I was born in Edinburgh at some point in the (cough) 1970s, but grew up in Cardiff, where it rained so hard for so long that I ran away to East Asia. I spent a few years as a teacher in Hong Kong, until I realised I couldn’t have a job that didn’t revolve around writing. At that point I returned to the UK and took up an MA in international journalism. Since then I’ve had just about every print media role you can think of, and the entire time print media has been in its death throes. That’s quite a concerning correlation, when I think about it.
When and how did you first hear about climate change – do you remember what you thought?
I first heard about climate change in the 1980s, when I was in primary school. Our teachers did a good job of scaring us into being little activists. That’s never really gone away. I also understood from a young age that climate change is indivisible from human injustice, probably thanks to my dad [the epidemiologist Norman J. Vetter]. I get annoyed when people talk about “saving the planet”. We’re saving ourselves! Shoutout to Dana Fisher, there.
You write for Forbes – how did that gig come about?
I began writing for Forbes when I returned to the UK in 2019. I’d been in media and publishing for about 12 years by that point, but wanted to focus solely on climate. At that point I had the means, motive and opportunity to completely reconfigure my career in a media industry that I felt was becoming increasingly frivolous – so I went for it.
You’re pretty prolific on social media – what do you get out of it (positive and negative) and what would you like to see “climate people” doing more of – or less of – on Bluesky etc?
Yes, I post too much. It’s probably a net harm to me in all sorts of ways, but I generally try to highlight issues that I feel need attention, and I try to do so in a responsible way without being boring about it. I’m perpetually conflicted about how useful any of this is; I, like many of us, am just figuring it out as we go along.
What other projects are you involved in?
I’m trying to juggle a dozen projects while treading water. My approach is far too headless chicken. And to pay the bills I ghostwrite and do copyediting.
On a scale of 1 to 10, where 1 is everything is gonna be peachy keen through to 10 is “Mad Max scenarios look like The Sound of Music before the Nazis turn up”, where do you think we will be in 2050?

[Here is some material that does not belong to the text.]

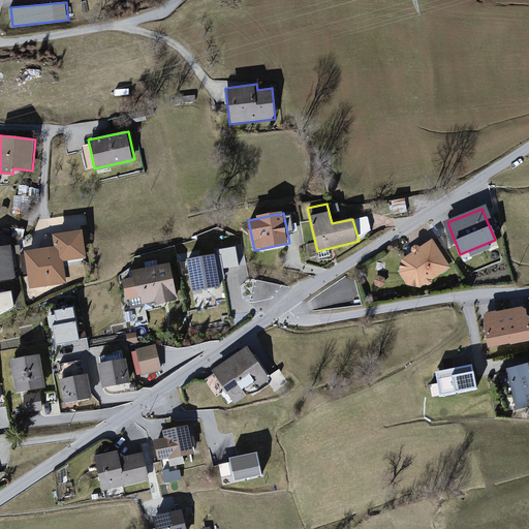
[(56,245),(27,250),(33,287),(70,281),(66,258),(87,255),(83,228),(55,234),(56,245)]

From a self-centred, short-termist, northern European perspective, I’m hopeful that European agriculture doesn’t collapse. There are indications that the Atlantic Meridional Overturning Circulation might be more robust than we thought, which might be a reprieve, though we absolutely shouldn’t be banking on this.
The one thing we can be sure of is we’re heading into a less safe, less stable future. I’m sorry to say that that means most of us are going to be struggling a lot more, while a few very wealthy fraudsters will continue to grab what they can. To sustain ourselves I think we’re going to need to rediscover the meaning of community, and what’s actually important, rather than what we’ve been inculcated to believe is important.

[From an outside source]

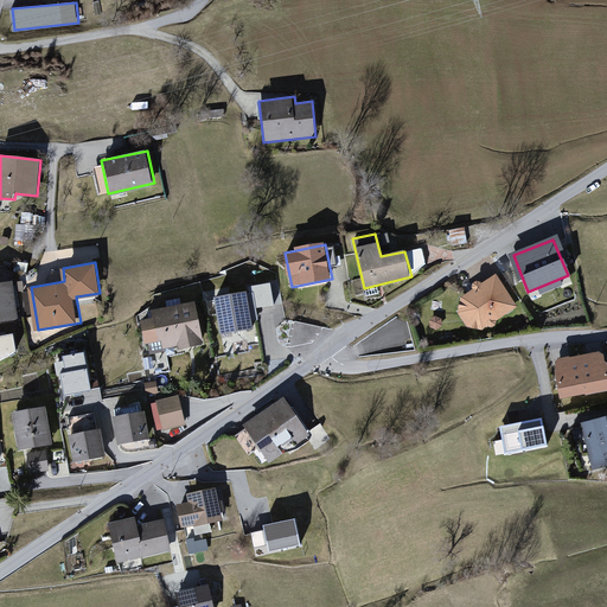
[(517,305),(497,274),(455,301),(475,332),(517,305)]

Bonus – anything else you’d like to say.
Something I really appreciate about All Our Yesterdays is that, via history, it emphasises aspects of the climate crisis that are overlooked – namely the cultural and the social aspects, which is where I believe all the most important fights are being fought. People always claim the biggest hurdle to climate action is politics, but they’re wrong: it’s culture. Andrew Breitbart, the most appalling figure, was right when he said politics is downstream from culture. Liberal politicians almost universally do not understand this, which is a big reason why we’re facing the crises we’re facing.